With all that, one of my regrets still is not spending enough time on the planning stage. It's a complicated balance, since you don't wanna end up stuck in an endless loop of planning with nothing to show. A lot of the learning is done by testing things out and finding bugs that are hard to solve, but I would probably try some more ambitious design choices if I had to start over.

I based my code in tinywl, the demo provided by the wlroots library. This made the initial development a lot easier, and it's also the main reason I used C. In hindsight this was not the best choice, I should have spent a bit more time understanding the code better and port it to a different language. Don't get me wrong, C is a great language, but it limited me in some aspects, like choosing a config syntax, and specially for managing complex string concatenation for messages as part of the command system.

Methodology

I also want to touch a bit on task management and methodology during development.

This was one of my first times working on a project from scratch by myself, and since I had to ultimately submit it as my thesis, it was important to keep track of my work. I opted to track most things through GitHub with the addition of my local emacs org-mode notes.

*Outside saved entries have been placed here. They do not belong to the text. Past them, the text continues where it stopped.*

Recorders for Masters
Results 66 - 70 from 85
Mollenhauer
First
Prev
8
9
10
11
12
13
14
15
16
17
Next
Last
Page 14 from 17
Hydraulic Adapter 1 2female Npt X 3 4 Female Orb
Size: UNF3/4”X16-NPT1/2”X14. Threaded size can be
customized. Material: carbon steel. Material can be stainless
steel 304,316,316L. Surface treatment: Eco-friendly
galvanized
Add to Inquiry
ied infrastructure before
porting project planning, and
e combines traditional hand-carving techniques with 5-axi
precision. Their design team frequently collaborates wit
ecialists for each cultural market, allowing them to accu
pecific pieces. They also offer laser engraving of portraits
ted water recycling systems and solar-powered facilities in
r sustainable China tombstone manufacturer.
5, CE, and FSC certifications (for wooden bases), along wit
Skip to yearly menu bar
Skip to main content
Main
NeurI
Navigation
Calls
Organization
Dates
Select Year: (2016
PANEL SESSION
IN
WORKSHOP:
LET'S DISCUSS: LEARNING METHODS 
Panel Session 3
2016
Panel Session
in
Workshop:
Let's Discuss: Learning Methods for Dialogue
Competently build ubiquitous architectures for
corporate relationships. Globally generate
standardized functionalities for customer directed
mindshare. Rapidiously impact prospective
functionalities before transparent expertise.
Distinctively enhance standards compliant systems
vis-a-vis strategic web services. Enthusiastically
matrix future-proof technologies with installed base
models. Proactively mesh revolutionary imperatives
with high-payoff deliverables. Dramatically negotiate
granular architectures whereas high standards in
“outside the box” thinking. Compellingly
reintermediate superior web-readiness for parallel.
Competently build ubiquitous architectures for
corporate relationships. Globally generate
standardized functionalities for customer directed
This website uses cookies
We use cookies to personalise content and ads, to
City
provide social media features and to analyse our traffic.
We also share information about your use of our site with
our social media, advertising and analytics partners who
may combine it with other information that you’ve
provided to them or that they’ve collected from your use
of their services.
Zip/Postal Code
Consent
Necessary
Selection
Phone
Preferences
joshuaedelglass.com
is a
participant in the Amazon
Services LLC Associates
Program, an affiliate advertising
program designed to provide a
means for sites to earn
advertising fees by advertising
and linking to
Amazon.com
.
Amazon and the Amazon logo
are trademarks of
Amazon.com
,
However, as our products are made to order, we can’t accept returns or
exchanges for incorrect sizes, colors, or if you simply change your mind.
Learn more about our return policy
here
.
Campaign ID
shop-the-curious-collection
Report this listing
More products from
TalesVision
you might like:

  • GitHub Projects can be a great tool to manage all code related tasks, since it uses issues as a base for each task and you can associate other things like pull requests to change the state of tasks in a kanban board.
  • Org-mode was still an invaluable tool. I may talk about this in a future blog post, but one of the things that I learned during my time as an intern in Igalia, and specially working with a codebase like Chromium was to make notes, make notes about everything. This is something that I also brought over to turtile, keeping notes at all time with small explanations on how I was developing different features, and explaining my reasoning, which helps a lot to clear your mind when you are stuck with some pesky bug.

Conclusions

Over all, I was able to hit all of my main goals during the initial development, even if I would change the way I did things if I started over. I'm planning to keep development going, since currently turtile can't be seen as much more than a tech demo. The objective is to have a compositor that is actually desirable to use, although it will probably never be something as polished as Hyprland or Sway, I have a lot of plans to allow for more flexibility with scripts and perhaps interchangeable tiling layouts.

I would highly recommend anyone that has an interest for this technologies to try developing something like this for themselves, it can't be overstated how much you can learn.

And of course, for anyone interested, check out turtile on GitHub all contributions are welcomed! I'll also be diving into more technical details and design of the compositor in a future post.